There’s no glitz or glamour in this comedy.  But what gives the play its ping is its ability to point up the real difficulties and rewards of family life--and how each generation makes its own rules.   Although the characters sound almost corny as they express their feelings here, you can’t help but recognize that they are in the midst of defining—or redefining—the relationships that greatly matter to them.

 The round of toasts at the dinner table is one of the play’s best scenes.  Brigid’s boyfriend Richard sets the tone by raising his (plastic) cup of champagne and saying: “This year I’m most thankful for falling in love with Brigid...and for...getting a new family.”  Hardly eloquent—but its heart-felt quality is palpable.   The rest of the family’s toasts don’t match Richard’s rosy-colored one.  But it’s evident that each member of the Blake family is deeply invested in each other’s well-being and future.

Reed Burney

This play is bound to be tapped for more than a few Tony nominations this spring.  So don’t procrastinate in getting your tickets for this new play.  The lines at the box office will likely be getting longer and longer as the fair weather arrives, and the numbers of tourists increase in the city.

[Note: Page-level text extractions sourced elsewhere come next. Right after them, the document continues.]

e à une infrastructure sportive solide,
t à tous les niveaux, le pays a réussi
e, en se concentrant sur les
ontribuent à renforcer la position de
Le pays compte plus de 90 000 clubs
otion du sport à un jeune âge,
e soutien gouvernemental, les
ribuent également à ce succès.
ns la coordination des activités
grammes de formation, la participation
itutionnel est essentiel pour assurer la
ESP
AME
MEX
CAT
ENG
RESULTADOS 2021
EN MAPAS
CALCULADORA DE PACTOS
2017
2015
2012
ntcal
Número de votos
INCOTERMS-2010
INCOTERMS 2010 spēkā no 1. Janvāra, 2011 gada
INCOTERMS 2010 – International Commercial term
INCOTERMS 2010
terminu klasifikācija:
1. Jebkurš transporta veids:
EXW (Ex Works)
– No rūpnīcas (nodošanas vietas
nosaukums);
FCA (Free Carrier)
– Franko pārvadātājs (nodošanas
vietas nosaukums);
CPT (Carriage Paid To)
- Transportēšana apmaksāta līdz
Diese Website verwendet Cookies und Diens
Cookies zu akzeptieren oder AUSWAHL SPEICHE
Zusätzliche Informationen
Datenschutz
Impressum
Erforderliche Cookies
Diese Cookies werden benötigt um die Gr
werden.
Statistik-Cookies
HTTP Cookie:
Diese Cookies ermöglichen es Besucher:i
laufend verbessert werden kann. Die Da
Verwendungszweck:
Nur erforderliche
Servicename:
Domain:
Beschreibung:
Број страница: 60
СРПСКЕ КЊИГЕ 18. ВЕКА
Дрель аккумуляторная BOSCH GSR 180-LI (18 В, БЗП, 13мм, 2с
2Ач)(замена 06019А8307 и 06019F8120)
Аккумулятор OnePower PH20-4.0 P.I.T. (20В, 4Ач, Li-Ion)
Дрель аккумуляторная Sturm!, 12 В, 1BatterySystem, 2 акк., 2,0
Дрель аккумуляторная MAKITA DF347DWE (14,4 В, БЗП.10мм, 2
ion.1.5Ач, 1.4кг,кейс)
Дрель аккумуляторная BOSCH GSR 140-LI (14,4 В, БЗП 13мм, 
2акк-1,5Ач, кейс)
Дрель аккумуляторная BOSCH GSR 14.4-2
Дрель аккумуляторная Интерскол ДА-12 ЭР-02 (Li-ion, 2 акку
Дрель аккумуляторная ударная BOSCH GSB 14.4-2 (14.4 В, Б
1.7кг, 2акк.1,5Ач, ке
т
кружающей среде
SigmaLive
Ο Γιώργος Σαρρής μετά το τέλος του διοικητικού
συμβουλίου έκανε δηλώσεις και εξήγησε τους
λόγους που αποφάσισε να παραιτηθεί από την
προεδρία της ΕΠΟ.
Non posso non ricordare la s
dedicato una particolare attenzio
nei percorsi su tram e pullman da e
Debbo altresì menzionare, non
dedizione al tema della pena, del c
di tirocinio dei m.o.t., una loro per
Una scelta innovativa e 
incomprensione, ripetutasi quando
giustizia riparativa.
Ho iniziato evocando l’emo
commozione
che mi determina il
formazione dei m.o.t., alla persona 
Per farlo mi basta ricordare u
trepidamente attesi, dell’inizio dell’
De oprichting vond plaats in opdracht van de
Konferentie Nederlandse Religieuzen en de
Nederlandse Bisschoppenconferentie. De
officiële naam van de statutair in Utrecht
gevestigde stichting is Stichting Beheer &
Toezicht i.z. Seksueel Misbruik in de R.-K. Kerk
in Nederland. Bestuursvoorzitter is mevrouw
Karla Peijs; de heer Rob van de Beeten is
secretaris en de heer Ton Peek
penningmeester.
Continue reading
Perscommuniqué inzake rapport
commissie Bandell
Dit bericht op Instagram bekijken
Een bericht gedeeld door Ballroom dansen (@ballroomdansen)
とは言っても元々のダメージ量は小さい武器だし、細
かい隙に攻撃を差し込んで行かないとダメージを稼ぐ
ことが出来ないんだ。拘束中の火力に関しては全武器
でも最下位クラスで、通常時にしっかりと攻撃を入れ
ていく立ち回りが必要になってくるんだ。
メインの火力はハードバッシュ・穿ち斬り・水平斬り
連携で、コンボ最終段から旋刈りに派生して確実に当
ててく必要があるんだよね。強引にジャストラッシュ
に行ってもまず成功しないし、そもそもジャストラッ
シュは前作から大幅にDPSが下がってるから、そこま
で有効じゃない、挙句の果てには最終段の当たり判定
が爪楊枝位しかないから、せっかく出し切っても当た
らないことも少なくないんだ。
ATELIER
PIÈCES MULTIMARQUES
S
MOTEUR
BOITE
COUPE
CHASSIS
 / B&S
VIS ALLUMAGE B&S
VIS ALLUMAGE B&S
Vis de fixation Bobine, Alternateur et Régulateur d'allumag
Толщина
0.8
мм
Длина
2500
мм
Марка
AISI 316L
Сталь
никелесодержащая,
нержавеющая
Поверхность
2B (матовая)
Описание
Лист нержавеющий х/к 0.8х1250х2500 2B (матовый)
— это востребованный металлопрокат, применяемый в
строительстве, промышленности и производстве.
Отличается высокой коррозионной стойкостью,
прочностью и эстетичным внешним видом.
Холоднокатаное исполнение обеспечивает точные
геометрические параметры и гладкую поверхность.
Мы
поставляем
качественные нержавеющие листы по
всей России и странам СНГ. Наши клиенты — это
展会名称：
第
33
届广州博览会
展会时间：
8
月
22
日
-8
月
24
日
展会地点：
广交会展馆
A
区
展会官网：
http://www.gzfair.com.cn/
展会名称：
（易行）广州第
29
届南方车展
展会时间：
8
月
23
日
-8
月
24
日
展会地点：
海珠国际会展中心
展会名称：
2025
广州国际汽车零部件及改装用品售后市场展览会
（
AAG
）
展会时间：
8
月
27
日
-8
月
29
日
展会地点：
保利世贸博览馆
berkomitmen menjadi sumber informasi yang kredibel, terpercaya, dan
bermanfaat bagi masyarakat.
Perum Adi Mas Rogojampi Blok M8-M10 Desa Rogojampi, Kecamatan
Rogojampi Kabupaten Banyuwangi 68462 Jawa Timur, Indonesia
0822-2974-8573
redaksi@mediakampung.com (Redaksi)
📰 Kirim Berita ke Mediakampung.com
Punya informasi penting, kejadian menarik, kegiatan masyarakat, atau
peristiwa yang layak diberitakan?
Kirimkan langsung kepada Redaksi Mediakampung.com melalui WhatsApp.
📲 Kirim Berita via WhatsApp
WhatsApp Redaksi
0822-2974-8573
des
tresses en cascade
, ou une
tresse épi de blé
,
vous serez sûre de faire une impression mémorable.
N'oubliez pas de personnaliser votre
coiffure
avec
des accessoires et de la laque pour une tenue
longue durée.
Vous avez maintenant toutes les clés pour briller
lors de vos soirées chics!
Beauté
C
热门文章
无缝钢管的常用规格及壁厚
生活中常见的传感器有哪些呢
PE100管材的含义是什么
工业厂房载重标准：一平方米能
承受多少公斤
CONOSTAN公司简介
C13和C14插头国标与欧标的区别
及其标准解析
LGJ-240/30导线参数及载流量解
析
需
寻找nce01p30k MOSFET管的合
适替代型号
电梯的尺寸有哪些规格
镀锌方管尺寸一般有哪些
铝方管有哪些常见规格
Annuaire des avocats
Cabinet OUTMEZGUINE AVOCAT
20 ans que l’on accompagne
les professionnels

A caveat:  The Humans is a dark comedy that might not be right for everybody, especially if one’s looking for light fare.  But that said, it is one of Broadway’s hottest tickets, featuring an ace cast and a playwright whose star is still rising.

Open run.

At the Helen Hayes Theatre, 240 W. 44th Street, Manhattan.

For tickets, phone 212-239-6200 or 800-447-7400 or online

Running Time:  approximately 95 minutes with no intermission.